[Opening AVAILABLE DATA section]

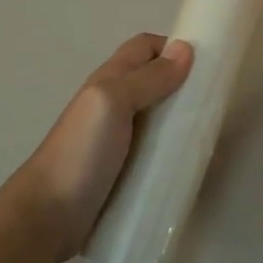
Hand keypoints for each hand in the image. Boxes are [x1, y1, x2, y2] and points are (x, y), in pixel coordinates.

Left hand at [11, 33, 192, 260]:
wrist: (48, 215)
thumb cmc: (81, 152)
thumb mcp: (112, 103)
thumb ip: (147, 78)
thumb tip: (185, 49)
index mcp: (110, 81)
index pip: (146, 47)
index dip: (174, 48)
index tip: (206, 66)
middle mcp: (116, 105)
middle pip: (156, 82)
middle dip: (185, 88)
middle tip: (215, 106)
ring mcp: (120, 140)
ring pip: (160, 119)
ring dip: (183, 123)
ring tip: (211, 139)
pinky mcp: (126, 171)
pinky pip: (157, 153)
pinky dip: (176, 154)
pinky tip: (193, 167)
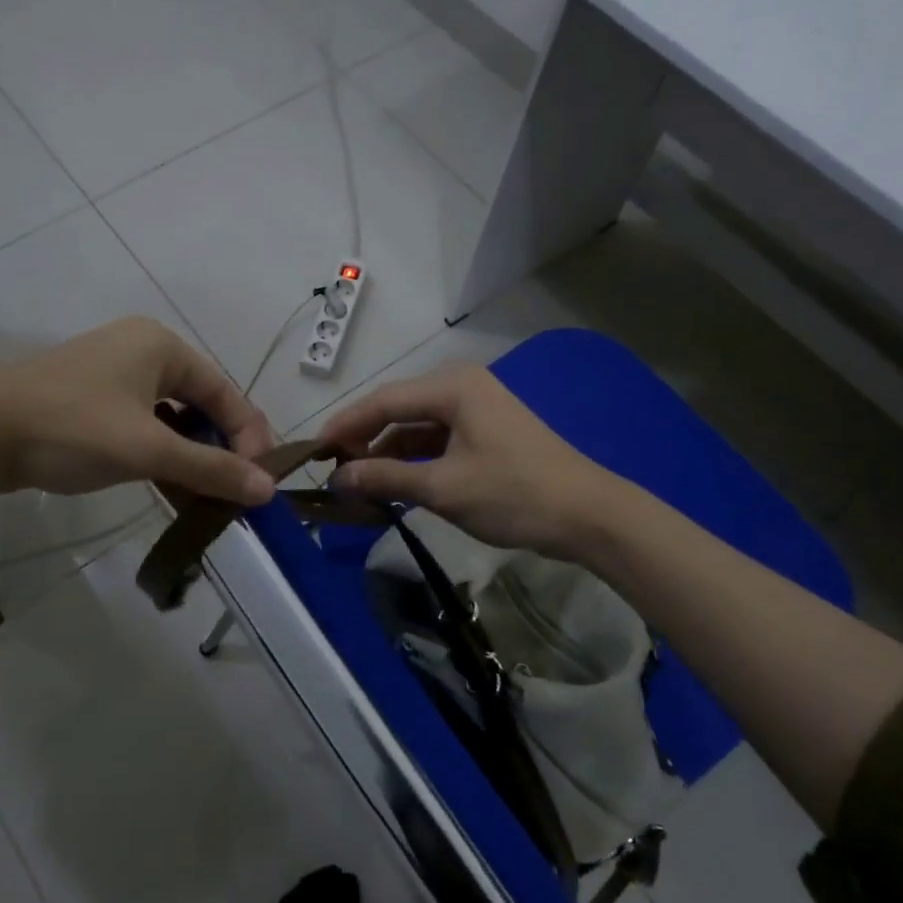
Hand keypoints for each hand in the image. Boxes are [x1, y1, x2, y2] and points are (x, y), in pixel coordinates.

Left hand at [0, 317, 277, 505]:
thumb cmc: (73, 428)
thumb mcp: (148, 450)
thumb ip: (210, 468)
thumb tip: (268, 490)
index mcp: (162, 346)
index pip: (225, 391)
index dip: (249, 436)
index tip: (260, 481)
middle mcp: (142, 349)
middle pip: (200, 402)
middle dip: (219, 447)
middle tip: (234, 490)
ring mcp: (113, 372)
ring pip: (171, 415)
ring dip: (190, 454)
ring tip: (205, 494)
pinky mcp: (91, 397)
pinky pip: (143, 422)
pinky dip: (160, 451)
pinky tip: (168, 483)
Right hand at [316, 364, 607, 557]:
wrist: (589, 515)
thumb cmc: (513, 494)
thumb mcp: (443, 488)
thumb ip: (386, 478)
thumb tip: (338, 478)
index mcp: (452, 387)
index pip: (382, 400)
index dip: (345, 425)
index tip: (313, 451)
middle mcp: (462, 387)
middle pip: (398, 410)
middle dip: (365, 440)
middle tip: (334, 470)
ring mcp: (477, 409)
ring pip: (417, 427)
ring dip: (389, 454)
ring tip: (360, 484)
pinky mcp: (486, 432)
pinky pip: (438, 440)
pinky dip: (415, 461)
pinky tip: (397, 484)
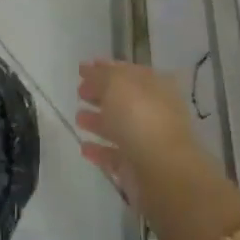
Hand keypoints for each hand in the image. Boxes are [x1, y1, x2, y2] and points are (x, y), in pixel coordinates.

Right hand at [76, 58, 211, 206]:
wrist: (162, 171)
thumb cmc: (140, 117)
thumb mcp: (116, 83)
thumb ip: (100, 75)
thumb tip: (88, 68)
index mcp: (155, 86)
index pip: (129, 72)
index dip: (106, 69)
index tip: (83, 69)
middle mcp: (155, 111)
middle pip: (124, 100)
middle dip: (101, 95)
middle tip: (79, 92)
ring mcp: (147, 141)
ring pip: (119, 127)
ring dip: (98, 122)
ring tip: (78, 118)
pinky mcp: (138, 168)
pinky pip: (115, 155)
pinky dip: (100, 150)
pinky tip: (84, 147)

[Closing AVAILABLE DATA section]
[Opening AVAILABLE DATA section]

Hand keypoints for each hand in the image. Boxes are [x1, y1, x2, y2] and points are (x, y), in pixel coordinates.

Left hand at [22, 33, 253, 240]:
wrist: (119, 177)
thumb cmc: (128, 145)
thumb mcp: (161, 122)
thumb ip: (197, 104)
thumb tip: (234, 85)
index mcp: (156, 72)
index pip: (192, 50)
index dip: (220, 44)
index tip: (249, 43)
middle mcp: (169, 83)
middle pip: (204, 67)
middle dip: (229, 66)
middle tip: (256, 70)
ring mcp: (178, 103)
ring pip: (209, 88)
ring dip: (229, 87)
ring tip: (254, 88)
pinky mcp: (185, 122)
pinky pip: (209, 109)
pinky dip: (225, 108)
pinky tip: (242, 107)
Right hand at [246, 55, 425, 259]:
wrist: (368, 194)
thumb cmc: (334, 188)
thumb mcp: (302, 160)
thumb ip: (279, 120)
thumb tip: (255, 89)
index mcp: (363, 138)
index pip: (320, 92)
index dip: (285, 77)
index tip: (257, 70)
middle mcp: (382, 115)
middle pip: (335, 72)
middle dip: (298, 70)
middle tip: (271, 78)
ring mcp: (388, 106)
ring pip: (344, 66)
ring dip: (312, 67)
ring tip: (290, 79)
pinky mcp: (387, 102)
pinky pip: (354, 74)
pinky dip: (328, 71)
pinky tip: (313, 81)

[Closing AVAILABLE DATA section]

Reproduce, character for character, only the lines of the preceding data that start at the line with "middle dip: (229, 66)" and end at the line with "thumb mcp: (302, 160)", both included.

middle dip: (229, 66)
middle tip: (256, 70)
ring mcp: (178, 103)
ring pip: (209, 88)
ring dip: (229, 87)
ring tip: (254, 88)
pinky mcp: (185, 122)
pinky pip: (209, 109)
pinky dip: (225, 108)
pinky tip: (242, 107)
Right hand at [246, 55, 425, 259]:
wrist: (368, 194)
thumb cmc: (334, 188)
thumb mcp: (302, 160)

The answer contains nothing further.